There were many reasons why the idea seemed so compelling. Singapore has state-of-the-art hospitals, many highly-trained surgeons, and the cost of the entire procedure (including the operation, first class flights and a stay in a five-star hotel) would cost up to 50% less than having the procedure done in the U.S.
We were smart people, we’d read all the press about the incredible costs of surgery in the US. We’d read all the reports about how U.S. healthcare costs were going to continue to skyrocket. We’d even heard that some hospitals in Thailand (notably, Bumrungrad hospital) had even started to build a successful business in this area.
Spurred on by our insights, we moved forward with our efforts to start building out the solution. We identified a partner in Singapore, developed some early marketing materials to test with customers, and identified solutions to address the myriad of logistical issues of moving patients between airports, hotels and hospitals.
Everything was going according to plan—until we decided to start testing the concept with customers. And as it turns out, in our enthusiasm to find reasons to support our idea, we had forgotten to check our assumptions at the door. During customer research we learned three important things.
1) Most of the potential customers had no idea where Singapore was. We didn’t even think to ask. We figured that even if people couldn’t locate it on a map, they knew it was ‘far away’ from the U.S. After an hour of chatting with one potential patient, we noticed that the gentleman didn’t seem overly concerned about the travel-related issues. Upon further questioning, we determined that this person thought that Singapore was an hour or so south of New York City. All our carefully designed questions related to their comfort and concern about the quality of care was wasted because we never thought to ask some basic questions up front.
2) The cost of care in the U.S. was not as high as we thought. We thought we had done our research on the cost of various operations such as hip replacement. We had good data on from different hospitals, and had even followed up to verify these costs with a few phone calls. The reality was far different however. As one patient who had had their hip replaced put it, “no-one actually pays that price.” As we later learned, the hospital master charge price was simply the initial starting point, which would often be reduced by negotiation or by paying cash.
3) Fear of the unknown trumps the desire to save money. I used to live in Singapore. I’ve seen the hospitals first hand and have met the surgeons and nurses who would provide treatment. I’ve stayed in the local five star hotels. I know enough about Singapore to know that I’d trust my life to their doctors and hospitals. For our potential customers though, we soon learned that during interviews they would represent their rational selves, but the moment they were asked to make decisions, their emotions took control. As one patient put it, “it’s just not the U.S.”
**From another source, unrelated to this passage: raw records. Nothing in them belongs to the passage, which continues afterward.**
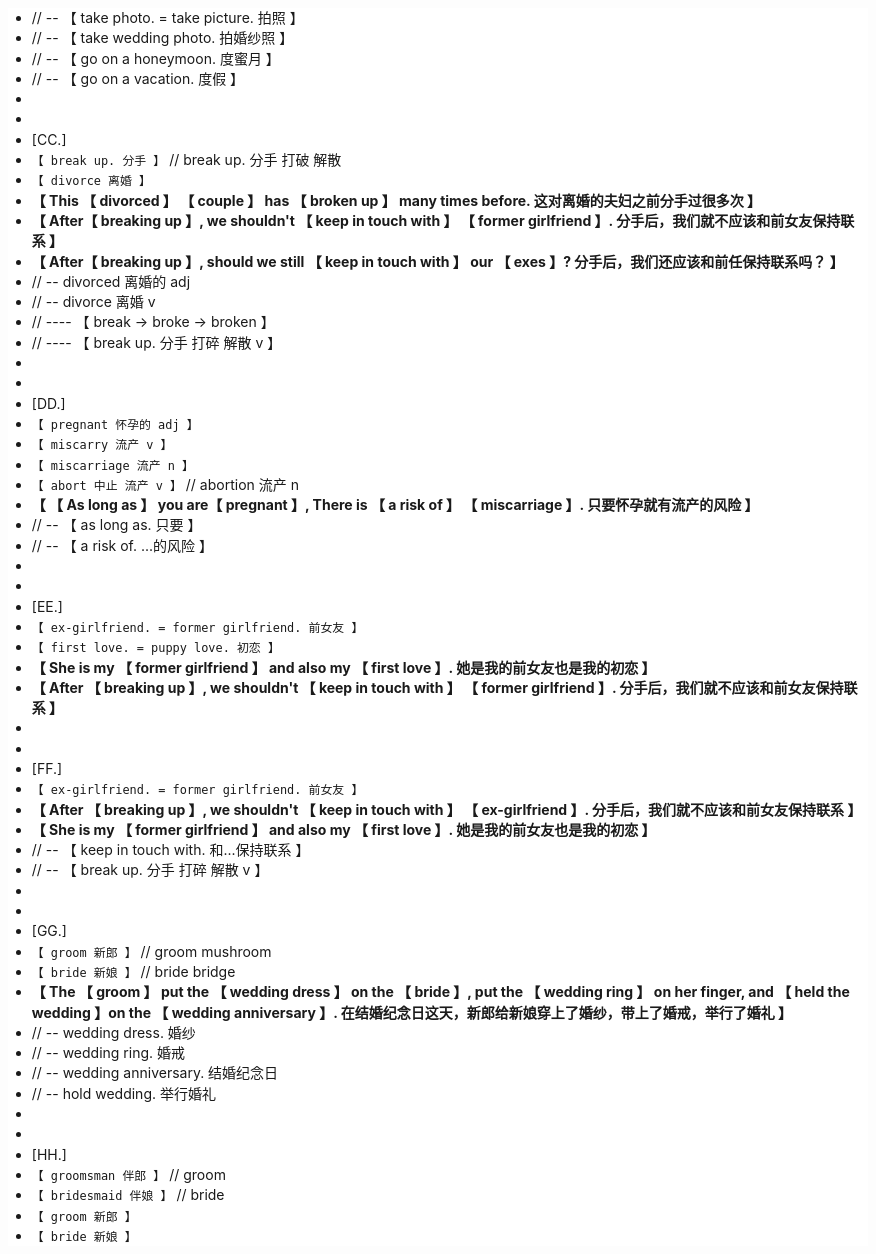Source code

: - // -- 【 take photo. = take picture. 拍照 】
- // -- 【 take wedding photo. 拍婚纱照 】
- // -- 【 go on a honeymoon. 度蜜月 】
- // -- 【 go on a vacation. 度假 】
-
-
- [CC.]
- `【 break up. 分手 】` // break up. 分手 打破 解散
- `【 divorce 离婚 】`
- **【 This 【 divorced 】 【 couple 】 has 【 broken up 】 many times before. 这对离婚的夫妇之前分手过很多次 】**
- **【 After【 breaking up 】, we shouldn't 【 keep in touch with 】 【 former girlfriend 】. 分手后，我们就不应该和前女友保持联系 】**
- **【 After【 breaking up 】, should we still 【 keep in touch with 】 our 【 exes 】? 分手后，我们还应该和前任保持联系吗？ 】**
- // -- divorced 离婚的 adj
- // -- divorce 离婚 v
- // ---- 【 break -> broke -> broken 】
- // ---- 【 break up. 分手 打碎 解散 v 】
-
-
- [DD.]
- `【 pregnant 怀孕的 adj 】`
- `【 miscarry 流产 v 】`
- `【 miscarriage 流产 n 】`
- `【 abort 中止 流产 v 】` // abortion 流产 n
- **【 【 As long as 】 you are【 pregnant 】, There is 【 a risk of 】 【 miscarriage 】. 只要怀孕就有流产的风险 】**
- // -- 【 as long as. 只要 】
- // -- 【 a risk of. ...的风险 】
-
-
- [EE.]
- `【 ex-girlfriend. = former girlfriend. 前女友 】`
- `【 first love. = puppy love. 初恋 】`
- **【 She is my 【 former girlfriend 】 and also my 【 first love 】. 她是我的前女友也是我的初恋 】**
- **【 After 【 breaking up 】, we shouldn't 【 keep in touch with 】 【 former girlfriend 】. 分手后，我们就不应该和前女友保持联系 】**
-
-
- [FF.]
- `【 ex-girlfriend. = former girlfriend. 前女友 】`
- **【 After 【 breaking up 】, we shouldn't 【 keep in touch with 】 【 ex-girlfriend 】. 分手后，我们就不应该和前女友保持联系 】**
- **【 She is my 【 former girlfriend 】 and also my 【 first love 】. 她是我的前女友也是我的初恋 】**
- // -- 【 keep in touch with. 和...保持联系 】
- // -- 【 break up. 分手 打碎 解散 v 】
-
-
- [GG.]
- `【 groom 新郎 】` // groom mushroom
- `【 bride 新娘 】` // bride bridge
- **【 The 【 groom 】 put the 【 wedding dress 】 on the 【 bride 】, put the 【 wedding ring 】 on her finger, and 【 held the wedding 】on the 【 wedding anniversary 】. 在结婚纪念日这天，新郎给新娘穿上了婚纱，带上了婚戒，举行了婚礼 】**
- // -- wedding dress. 婚纱
- // -- wedding ring. 婚戒
- // -- wedding anniversary. 结婚纪念日
- // -- hold wedding. 举行婚礼
-
-
- [HH.]
- `【 groomsman 伴郎 】` // groom
- `【 bridesmaid 伴娘 】` // bride
- `【 groom 新郎 】`
- `【 bride 新娘 】`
In my more recent work, I’ve gotten better at checking my assumptions at the door. Here are three simple steps that I’ve found to help.
A. Write your assumptions down. It’s just too easy to leave them unspoken and implicit. Writing them down forces you to articulate what you know and what you know.
B. Structure your assumptions. Without structure, your assumptions are just a list. Structure creates an opportunity for you to work out what’s missing (assumptions about your customers, your market, your costs etc.). Lots of great structures (i.e. the business model canvas) exist to make this easy.
C. Prioritize your assumptions. No assumption is perfect. In fact, every statement you write down exists somewhere between an assumption and a hypothesis.
After all, the real trick is not just to write down your assumptions in a structured format, but to determine the level of confidence you have in each one. This allows you to think through the implications if you’re wrong. Now comes time to test certain ones first, especially the ones with the highest impact and lowest level of confidence.
Alasdair Trotter is a principal with Innosight based in California.